On the surface the USA looks like the most immoral society on Earth, but dig deeper into Al Mamlaka Al Arabiyya Al Sauddiya and the other religious societies (Vatican, Taliban-led Afghanistan etc…) and you will see these places are morally much worse than America.
I studied Saudi history and I tremble to even think of the activity that goes on there regarding child prostitution amongst the Sheikhs.
When religion does not depend on the state for funding and is not controlled by the state, the religious are free to act as a check and balance against government corruption without fear of retribution or without being silenced.
Majid may be less obliged to remain silent about certain more serious issues than discos and graveyards if he had not climbed to power through the support of some questionable figures.

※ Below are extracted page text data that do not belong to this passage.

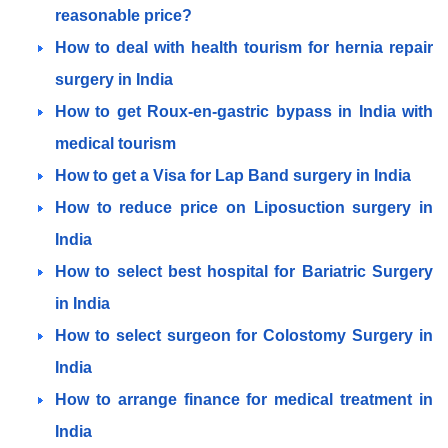
reasonable price?
How to deal with health tourism for hernia repair
surgery in India
How to get Roux-en-gastric bypass in India with
medical tourism
How to get a Visa for Lap Band surgery in India
How to reduce price on Liposuction surgery in
India
How to select best hospital for Bariatric Surgery
in India
How to select surgeon for Colostomy Surgery in
India
How to arrange finance for medical treatment in
India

Religion should not compromise its own values for power.
When religion is not imposed through a constitution, the religious have to work harder to win people over through inspiration rather than through intimidation, as a consequence, their moral standards are elevated and they inspire others moral standards.
I knew a guy who used to refuse to come to discos as he loved the closeness to Allah he felt in the Mosques and this eventually inspired me to follow him.
If he had tried to threaten me into following him, I would have partied at the disco ten times longer.
Furthermore, to get power, even if it’s power to do good, as politicians will begrudgingly concede during rare moments of honesty, a compromise of moral values occurs.
Politicians often think that the few lies and crooked deals will be worth all the good they’ll do once in power, but if a religious leader does it, this sets a bad example.
It says the end justifies the means. People don’t strive to be as moral as possible as a consequence of the ‘amorality’ of their role models.